On a sweltering August afternoon, the windows of 3D were thrown wide open and the boys were splayed out on their mattresses, dousing themselves with water periodically to keep cool while watching a movie they had already seen an obscene number of times. The film’s lead actress, Mandakini, was singing in a wet, clinging white sari, wearing no undergarments, and frolicking rather too close to a waterfall. It was the only thing that could effectively distract them from the heat and Prem from his situation.
“Again?” Amarleen said when Iqbal and she came home from their bimonthly trip to Jackson Heights, Queens, that corner of New York which had essentially transformed itself into Delhi, drawing Indian Americans from miles around to purchase three pounds of assorted sweets followed by a visit to Sam & Raj to satisfy their discount-electronics needs. “You have watched this song 700 times, isn’t it?”

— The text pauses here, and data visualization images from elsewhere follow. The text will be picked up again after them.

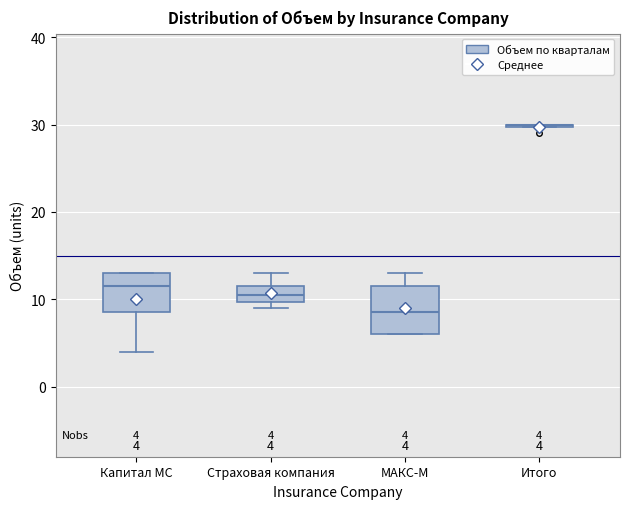

Comparing the boxes themselves (not the whiskers), which one is the tallest?

МАКС-М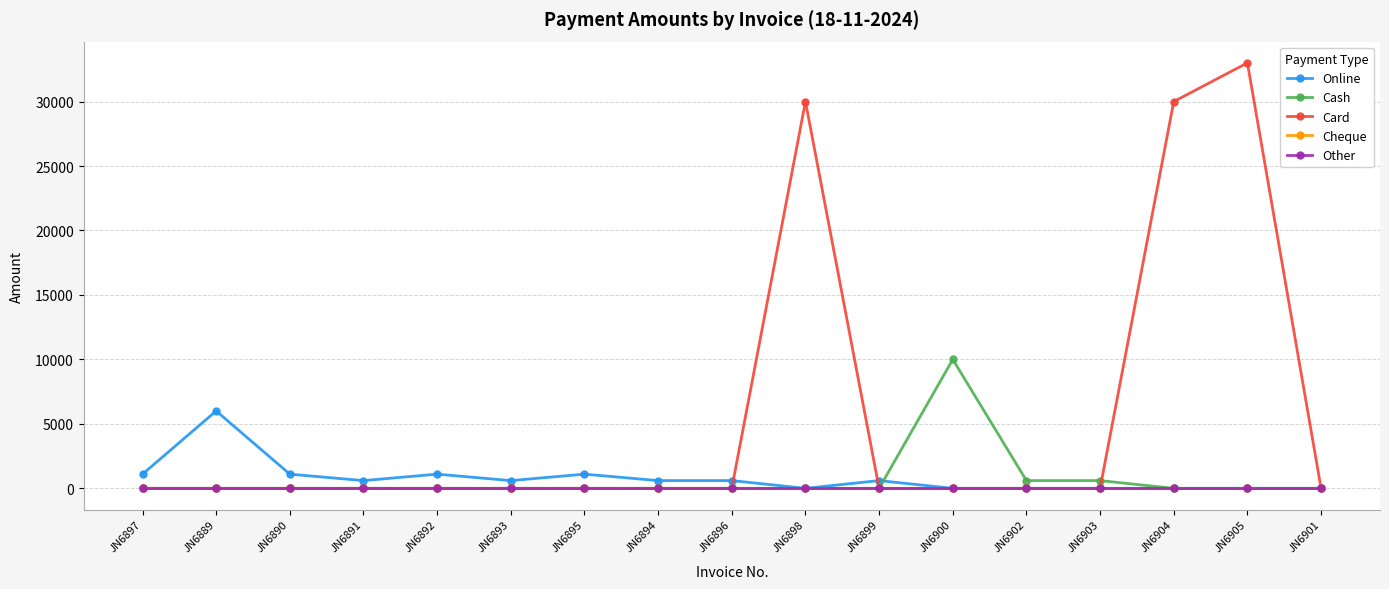

Is the value of Cheque at JN6900 greater than the value of Other at JN6893?

No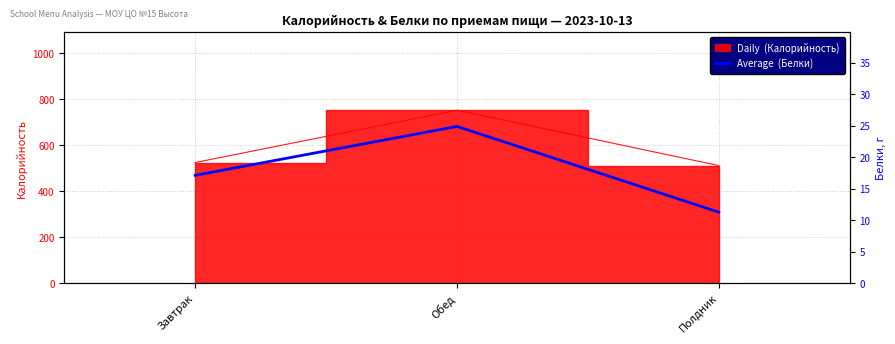

Rank the categories by value from highest to lowest.

Обед, Завтрак, Полдник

“Never enough,” Lucky said.
“It is timeless,” Deepak said.
Iqbal plunked himself down on Prem’s sopping mattress. “Is this sweat from your body?” he said, jumping up but immediately sitting back down. “No, it is no problem, it is good, fine, very good.”
Everyone had been painfully nice to Prem since Leena’s engagement, which made him feel doubly pathetic. The gas-station guys covered some of his shifts, and Shanta Bhatt began throwing his laundry in with hers. Even Leena’s friends stopped by with cassettes and Parle-G biscuits. Prem deduced that his roommates had conspired to make sure he was never left alone by putting into place a schedule of sorts, with timeslots available from midmorning into the late-night hours. He felt he was being involuntarily babysat, which, in the end, wasn’t such a bad thing.
“Okay, duffers, I need potatoes,” Amarleen said. “Who is going to the store for potatoes for me?”
“I can go,” Prem said.
Lucky quickly jumped in. “No, man, you stay, relax, I will go,” he said.
“Fantastic,” Amarleen said. “Next, bathroom is disgusting. I am not a servant here. Who is cleaning it?”
“I will clean it,” Prem said.
“No, man,” Lucky said. “Gopal can do it.”